### GOAL
Reproduce exactly the lines of the entries below from the line containing "family: Saturniidae" through the line containing "family: Lycaenidae", both of those lines included, and nothing else.

— Start —

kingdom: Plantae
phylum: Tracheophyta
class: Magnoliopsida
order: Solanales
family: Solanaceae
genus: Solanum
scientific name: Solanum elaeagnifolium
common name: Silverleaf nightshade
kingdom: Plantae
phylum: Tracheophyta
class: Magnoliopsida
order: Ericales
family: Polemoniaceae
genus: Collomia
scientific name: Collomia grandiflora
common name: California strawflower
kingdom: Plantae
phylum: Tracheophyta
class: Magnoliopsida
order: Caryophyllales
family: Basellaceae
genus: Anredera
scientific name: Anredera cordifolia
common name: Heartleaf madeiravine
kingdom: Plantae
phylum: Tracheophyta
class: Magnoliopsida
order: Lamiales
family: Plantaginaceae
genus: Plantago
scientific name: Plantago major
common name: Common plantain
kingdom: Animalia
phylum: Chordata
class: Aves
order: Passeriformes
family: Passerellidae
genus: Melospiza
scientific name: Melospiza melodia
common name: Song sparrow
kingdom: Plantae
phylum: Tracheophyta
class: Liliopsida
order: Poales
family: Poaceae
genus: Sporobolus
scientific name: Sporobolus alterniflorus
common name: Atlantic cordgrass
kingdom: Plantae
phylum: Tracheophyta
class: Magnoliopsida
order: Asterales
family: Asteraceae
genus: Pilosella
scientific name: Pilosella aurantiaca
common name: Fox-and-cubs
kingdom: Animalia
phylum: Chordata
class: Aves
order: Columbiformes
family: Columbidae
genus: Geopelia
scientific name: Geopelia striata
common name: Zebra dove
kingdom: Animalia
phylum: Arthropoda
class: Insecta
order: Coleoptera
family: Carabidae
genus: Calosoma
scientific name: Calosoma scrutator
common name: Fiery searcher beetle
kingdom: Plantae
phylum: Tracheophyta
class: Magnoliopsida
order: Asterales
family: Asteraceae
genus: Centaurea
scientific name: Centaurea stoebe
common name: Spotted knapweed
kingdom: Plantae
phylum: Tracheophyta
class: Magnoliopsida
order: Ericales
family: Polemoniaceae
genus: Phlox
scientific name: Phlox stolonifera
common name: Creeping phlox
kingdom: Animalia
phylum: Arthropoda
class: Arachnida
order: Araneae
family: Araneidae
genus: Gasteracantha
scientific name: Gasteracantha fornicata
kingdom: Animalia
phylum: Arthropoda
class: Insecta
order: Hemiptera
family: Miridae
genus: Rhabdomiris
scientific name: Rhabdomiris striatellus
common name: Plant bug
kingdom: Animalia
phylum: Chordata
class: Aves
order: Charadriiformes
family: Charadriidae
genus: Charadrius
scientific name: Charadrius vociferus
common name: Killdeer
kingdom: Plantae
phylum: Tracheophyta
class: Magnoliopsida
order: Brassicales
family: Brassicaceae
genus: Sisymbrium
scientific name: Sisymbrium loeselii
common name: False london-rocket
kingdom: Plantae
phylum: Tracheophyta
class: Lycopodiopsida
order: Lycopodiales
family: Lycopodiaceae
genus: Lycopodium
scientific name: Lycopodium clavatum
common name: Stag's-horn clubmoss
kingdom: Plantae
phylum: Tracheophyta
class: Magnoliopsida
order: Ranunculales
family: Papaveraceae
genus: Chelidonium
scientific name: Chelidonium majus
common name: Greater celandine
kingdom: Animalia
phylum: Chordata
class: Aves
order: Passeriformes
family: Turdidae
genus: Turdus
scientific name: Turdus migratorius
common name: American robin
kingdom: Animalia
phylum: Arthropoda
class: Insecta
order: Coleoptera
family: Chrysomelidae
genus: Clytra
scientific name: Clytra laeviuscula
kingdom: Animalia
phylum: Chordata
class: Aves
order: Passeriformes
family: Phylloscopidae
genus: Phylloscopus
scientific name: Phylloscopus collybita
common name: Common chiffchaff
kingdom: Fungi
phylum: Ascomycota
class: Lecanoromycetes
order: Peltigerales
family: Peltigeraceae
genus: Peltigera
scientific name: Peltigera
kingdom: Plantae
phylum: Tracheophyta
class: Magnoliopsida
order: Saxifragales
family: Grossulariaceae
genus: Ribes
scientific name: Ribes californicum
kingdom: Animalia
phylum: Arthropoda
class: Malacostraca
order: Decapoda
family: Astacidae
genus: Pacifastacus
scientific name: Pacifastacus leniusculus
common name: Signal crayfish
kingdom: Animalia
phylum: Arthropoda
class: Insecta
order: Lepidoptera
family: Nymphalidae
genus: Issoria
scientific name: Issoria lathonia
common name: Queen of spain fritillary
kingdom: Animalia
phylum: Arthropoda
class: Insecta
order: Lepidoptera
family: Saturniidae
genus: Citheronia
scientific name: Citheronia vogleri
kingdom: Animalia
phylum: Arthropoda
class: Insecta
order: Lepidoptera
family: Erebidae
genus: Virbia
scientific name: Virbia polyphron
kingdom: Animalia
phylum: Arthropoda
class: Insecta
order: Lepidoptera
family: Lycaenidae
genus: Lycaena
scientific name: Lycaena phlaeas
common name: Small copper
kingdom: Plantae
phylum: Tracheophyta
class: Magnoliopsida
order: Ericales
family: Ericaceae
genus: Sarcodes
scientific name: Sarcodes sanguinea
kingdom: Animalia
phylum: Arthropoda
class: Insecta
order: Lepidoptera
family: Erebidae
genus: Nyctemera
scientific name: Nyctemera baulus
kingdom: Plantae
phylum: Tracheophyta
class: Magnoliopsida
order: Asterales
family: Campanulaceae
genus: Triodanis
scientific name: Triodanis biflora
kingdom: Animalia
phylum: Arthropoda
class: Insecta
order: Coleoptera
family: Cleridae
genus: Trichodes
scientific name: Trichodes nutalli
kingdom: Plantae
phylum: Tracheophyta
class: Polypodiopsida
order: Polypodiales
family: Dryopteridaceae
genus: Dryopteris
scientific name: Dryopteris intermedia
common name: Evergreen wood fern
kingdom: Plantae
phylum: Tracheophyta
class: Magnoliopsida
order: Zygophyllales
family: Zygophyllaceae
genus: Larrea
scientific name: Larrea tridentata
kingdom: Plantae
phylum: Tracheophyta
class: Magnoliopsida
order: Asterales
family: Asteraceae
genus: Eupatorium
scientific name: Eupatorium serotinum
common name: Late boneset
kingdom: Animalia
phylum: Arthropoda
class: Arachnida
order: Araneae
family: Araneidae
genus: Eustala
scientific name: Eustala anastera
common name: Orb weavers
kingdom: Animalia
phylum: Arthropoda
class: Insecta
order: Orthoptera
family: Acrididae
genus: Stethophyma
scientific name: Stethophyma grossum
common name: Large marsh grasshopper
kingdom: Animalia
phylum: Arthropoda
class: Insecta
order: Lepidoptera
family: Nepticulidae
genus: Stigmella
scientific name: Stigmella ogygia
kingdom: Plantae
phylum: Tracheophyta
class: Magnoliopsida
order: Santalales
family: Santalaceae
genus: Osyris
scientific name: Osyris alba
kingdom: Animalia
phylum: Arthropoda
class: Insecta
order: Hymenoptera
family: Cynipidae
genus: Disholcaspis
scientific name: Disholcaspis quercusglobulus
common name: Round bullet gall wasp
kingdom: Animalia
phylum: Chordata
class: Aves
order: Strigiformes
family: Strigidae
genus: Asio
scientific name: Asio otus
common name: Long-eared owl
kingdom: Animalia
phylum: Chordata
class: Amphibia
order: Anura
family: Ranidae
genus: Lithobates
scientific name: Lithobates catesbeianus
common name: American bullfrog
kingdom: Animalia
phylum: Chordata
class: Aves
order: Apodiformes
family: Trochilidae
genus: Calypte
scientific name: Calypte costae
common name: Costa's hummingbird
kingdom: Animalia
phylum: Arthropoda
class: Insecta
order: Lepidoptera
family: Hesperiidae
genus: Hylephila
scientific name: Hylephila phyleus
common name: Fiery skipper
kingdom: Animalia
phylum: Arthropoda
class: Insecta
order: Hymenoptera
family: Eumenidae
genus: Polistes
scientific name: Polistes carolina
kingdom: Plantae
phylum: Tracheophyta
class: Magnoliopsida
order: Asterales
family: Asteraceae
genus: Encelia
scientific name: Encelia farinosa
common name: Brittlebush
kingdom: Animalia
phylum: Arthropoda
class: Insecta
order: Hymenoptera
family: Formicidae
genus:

— End —

### RIGHT ANSWER
family: Saturniidae
genus: Citheronia
scientific name: Citheronia vogleri
kingdom: Animalia
phylum: Arthropoda
class: Insecta
order: Lepidoptera
family: Erebidae
genus: Virbia
scientific name: Virbia polyphron
kingdom: Animalia
phylum: Arthropoda
class: Insecta
order: Lepidoptera
family: Lycaenidae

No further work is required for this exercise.